- Opening Delimiter -

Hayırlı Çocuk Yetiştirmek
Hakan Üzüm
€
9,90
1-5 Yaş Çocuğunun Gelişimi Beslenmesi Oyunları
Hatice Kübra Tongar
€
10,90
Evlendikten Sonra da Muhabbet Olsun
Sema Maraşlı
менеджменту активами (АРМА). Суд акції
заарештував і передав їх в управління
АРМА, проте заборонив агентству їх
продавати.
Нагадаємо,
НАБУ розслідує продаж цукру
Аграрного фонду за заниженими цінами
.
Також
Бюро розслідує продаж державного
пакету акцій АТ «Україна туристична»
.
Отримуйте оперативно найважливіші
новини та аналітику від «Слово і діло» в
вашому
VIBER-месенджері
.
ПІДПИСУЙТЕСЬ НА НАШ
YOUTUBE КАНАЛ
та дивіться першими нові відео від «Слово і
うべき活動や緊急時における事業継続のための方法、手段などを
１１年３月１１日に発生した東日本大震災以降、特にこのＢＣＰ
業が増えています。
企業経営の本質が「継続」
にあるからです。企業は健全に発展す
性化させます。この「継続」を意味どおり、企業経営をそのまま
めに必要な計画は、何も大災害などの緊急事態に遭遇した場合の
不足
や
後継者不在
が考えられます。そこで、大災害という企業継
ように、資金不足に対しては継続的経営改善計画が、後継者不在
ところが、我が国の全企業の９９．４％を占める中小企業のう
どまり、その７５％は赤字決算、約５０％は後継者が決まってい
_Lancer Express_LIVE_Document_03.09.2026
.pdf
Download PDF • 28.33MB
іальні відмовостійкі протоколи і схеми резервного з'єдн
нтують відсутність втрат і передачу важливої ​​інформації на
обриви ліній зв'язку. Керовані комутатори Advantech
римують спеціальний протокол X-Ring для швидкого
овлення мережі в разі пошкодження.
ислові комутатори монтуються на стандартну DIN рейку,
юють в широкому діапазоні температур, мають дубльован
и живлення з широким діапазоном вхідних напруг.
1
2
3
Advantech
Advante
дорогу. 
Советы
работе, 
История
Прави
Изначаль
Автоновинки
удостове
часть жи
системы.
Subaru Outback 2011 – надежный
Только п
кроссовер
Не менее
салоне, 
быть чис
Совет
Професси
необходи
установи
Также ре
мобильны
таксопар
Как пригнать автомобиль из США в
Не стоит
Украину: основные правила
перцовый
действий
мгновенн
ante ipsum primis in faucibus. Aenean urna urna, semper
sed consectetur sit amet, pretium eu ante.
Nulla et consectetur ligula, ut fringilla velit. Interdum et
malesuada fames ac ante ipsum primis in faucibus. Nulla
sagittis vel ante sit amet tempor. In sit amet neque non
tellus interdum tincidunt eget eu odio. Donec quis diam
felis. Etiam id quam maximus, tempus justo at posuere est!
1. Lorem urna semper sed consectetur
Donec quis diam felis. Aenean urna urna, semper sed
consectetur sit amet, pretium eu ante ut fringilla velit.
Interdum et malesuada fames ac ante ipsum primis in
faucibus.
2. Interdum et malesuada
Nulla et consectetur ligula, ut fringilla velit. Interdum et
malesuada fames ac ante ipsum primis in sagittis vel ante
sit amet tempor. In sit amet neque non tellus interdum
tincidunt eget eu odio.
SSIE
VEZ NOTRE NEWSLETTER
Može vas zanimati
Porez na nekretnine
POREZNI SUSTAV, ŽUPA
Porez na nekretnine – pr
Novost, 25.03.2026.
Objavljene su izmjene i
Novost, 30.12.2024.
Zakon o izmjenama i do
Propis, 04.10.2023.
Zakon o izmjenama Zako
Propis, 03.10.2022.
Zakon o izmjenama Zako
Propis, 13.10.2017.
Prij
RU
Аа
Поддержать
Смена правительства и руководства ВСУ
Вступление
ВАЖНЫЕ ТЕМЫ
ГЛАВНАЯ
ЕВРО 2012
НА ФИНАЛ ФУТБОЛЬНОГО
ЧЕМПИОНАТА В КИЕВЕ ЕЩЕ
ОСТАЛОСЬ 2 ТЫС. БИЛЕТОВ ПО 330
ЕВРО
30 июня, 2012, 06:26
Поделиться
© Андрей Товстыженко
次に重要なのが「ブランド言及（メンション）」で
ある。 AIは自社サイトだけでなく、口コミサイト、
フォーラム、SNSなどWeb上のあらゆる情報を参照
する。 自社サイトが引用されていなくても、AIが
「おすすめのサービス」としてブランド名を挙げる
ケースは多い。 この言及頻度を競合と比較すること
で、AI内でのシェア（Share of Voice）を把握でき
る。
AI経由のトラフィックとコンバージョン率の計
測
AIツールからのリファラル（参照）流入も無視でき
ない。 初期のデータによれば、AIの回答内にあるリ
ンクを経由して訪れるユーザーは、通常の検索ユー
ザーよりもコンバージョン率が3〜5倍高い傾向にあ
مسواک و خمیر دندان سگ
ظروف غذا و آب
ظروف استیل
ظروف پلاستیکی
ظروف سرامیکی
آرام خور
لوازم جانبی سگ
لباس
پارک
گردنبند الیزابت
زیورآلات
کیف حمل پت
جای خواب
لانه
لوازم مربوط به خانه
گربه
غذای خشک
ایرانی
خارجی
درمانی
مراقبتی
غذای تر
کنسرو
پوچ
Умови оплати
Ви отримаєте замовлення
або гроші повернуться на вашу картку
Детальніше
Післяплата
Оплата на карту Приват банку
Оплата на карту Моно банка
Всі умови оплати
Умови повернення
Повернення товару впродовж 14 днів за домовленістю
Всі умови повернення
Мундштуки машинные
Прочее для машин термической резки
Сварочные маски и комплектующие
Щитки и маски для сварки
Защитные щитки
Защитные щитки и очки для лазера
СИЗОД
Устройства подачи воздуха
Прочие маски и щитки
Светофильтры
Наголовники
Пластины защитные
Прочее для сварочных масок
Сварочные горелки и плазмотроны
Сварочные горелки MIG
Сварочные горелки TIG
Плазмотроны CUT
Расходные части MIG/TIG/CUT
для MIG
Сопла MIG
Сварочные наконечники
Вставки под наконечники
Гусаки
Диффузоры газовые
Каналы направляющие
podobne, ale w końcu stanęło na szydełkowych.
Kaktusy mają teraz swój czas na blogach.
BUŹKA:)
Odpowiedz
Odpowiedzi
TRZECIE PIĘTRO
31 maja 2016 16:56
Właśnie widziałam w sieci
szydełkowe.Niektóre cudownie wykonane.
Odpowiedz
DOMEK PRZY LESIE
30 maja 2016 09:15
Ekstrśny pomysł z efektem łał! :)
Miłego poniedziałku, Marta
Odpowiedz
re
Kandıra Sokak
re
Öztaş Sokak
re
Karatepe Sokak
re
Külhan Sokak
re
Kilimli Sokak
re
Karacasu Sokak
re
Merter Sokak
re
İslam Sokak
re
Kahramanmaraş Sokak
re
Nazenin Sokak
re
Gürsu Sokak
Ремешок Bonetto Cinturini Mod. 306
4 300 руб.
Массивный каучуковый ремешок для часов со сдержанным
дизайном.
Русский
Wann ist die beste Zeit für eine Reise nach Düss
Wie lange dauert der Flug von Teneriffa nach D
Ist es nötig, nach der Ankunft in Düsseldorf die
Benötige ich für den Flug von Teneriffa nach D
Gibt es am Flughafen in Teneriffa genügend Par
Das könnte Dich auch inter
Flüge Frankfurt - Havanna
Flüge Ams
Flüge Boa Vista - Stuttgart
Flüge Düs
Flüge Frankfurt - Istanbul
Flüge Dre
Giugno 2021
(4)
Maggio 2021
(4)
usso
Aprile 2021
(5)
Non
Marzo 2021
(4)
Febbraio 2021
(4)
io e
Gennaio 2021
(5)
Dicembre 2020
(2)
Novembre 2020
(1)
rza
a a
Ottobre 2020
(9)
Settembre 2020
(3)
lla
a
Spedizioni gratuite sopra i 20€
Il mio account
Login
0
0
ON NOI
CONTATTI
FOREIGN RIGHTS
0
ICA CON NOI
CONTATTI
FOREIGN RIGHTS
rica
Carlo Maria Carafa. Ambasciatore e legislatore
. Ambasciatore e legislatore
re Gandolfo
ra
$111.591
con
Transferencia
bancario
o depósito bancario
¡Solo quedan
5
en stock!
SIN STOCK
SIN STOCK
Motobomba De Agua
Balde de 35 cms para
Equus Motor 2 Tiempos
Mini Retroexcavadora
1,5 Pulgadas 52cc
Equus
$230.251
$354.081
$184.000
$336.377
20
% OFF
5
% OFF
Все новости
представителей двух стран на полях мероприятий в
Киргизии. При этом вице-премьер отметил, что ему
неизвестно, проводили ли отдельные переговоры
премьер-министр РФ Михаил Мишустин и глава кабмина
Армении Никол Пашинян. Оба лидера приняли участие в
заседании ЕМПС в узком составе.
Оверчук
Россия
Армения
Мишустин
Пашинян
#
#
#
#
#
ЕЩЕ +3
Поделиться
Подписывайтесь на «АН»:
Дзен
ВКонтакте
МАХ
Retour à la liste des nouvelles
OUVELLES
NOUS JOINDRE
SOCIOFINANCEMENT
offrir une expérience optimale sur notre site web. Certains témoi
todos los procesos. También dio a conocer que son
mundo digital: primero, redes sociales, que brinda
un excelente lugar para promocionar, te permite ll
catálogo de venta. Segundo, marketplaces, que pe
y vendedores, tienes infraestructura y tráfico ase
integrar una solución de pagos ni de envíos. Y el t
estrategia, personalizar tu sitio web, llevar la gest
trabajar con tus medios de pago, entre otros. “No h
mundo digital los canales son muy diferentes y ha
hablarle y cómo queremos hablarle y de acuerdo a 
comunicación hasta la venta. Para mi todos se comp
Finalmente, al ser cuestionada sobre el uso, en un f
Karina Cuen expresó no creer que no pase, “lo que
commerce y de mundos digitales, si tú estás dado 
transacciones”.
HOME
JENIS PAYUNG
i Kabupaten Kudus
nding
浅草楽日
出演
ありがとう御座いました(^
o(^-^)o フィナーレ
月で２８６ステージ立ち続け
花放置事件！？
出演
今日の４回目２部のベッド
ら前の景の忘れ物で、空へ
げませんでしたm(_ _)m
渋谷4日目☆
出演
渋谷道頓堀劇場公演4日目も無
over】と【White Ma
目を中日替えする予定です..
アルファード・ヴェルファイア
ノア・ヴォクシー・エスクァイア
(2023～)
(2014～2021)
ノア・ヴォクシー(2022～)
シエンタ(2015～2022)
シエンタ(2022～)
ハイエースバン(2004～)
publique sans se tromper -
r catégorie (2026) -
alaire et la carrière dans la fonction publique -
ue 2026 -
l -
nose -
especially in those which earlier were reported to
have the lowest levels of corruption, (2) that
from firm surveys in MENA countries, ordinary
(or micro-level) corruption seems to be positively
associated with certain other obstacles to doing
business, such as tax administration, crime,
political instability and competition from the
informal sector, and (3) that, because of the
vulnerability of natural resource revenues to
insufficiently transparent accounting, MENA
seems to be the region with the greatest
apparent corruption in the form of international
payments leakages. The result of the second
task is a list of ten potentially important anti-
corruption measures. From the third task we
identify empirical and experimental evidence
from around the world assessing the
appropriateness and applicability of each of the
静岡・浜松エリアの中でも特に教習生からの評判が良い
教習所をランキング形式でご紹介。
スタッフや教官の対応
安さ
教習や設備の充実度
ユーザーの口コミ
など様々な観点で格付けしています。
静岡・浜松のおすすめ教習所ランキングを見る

- Closing Delimiter -

| Task prompt |
Scan the records above for the string "Sokak", and copy every line where it turns up.

| The answer |
Kandıra Sokak
Öztaş Sokak
Karatepe Sokak
Külhan Sokak
Kilimli Sokak
Karacasu Sokak
Merter Sokak
İslam Sokak
Kahramanmaraş Sokak
Nazenin Sokak
Gürsu Sokak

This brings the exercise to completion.